(Machine-readable hardware designs)
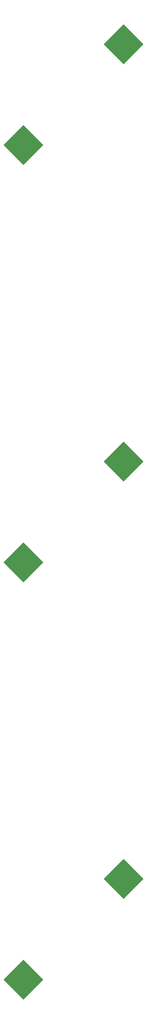
<source format=gbp>
%TF.GenerationSoftware,KiCad,Pcbnew,7.0.5-7.0.5~ubuntu22.04.1*%
%TF.CreationDate,2023-07-04T15:33:39+02:00*%
%TF.ProjectId,panel,70616e65-6c2e-46b6-9963-61645f706362,C*%
%TF.SameCoordinates,Original*%
%TF.FileFunction,Paste,Bot*%
%TF.FilePolarity,Positive*%
%FSLAX46Y46*%
G04 Gerber Fmt 4.6, Leading zero omitted, Abs format (unit mm)*
G04 Created by KiCad (PCBNEW 7.0.5-7.0.5~ubuntu22.04.1) date 2023-07-04 15:33:39*
%MOMM*%
%LPD*%
G01*
G04 APERTURE LIST*
G04 Aperture macros list*
%AMRotRect*
0 Rectangle, with rotation*
0 The origin of the aperture is its center*
0 $1 length*
0 $2 width*
0 $3 Rotation angle, in degrees counterclockwise*
0 Add horizontal line*
21,1,$1,$2,0,0,$3*%
G04 Aperture macros list end*
%ADD10RotRect,5.100000X5.100000X45.000000*%
G04 APERTURE END LIST*
D10*
%TO.C,BT301*%
X129949033Y-235092211D03*
X148050967Y-216990277D03*
%TD*%
%TO.C,BT301*%
X129949033Y-160092211D03*
X148050967Y-141990277D03*
%TD*%
%TO.C,BT301*%
X129949033Y-85092211D03*
X148050967Y-66990277D03*
%TD*%
M02*

</source>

**BRIEF:** Leave out the images and copy all remaining data word for word.

**RESULT OF THIS TASK:**
<source format=gbp>
%TF.GenerationSoftware,KiCad,Pcbnew,7.0.5-7.0.5~ubuntu22.04.1*%
%TF.CreationDate,2023-07-04T15:33:39+02:00*%
%TF.ProjectId,panel,70616e65-6c2e-46b6-9963-61645f706362,C*%
%TF.SameCoordinates,Original*%
%TF.FileFunction,Paste,Bot*%
%TF.FilePolarity,Positive*%
%FSLAX46Y46*%
G04 Gerber Fmt 4.6, Leading zero omitted, Abs format (unit mm)*
G04 Created by KiCad (PCBNEW 7.0.5-7.0.5~ubuntu22.04.1) date 2023-07-04 15:33:39*
%MOMM*%
%LPD*%
G01*
G04 APERTURE LIST*
G04 Aperture macros list*
%AMRotRect*
0 Rectangle, with rotation*
0 The origin of the aperture is its center*
0 $1 length*
0 $2 width*
0 $3 Rotation angle, in degrees counterclockwise*
0 Add horizontal line*
21,1,$1,$2,0,0,$3*%
G04 Aperture macros list end*
%ADD10RotRect,5.100000X5.100000X45.000000*%
G04 APERTURE END LIST*
D10*
%TO.C,BT301*%
X129949033Y-235092211D03*
X148050967Y-216990277D03*
%TD*%
%TO.C,BT301*%
X129949033Y-160092211D03*
X148050967Y-141990277D03*
%TD*%
%TO.C,BT301*%
X129949033Y-85092211D03*
X148050967Y-66990277D03*
%TD*%
M02*

</source>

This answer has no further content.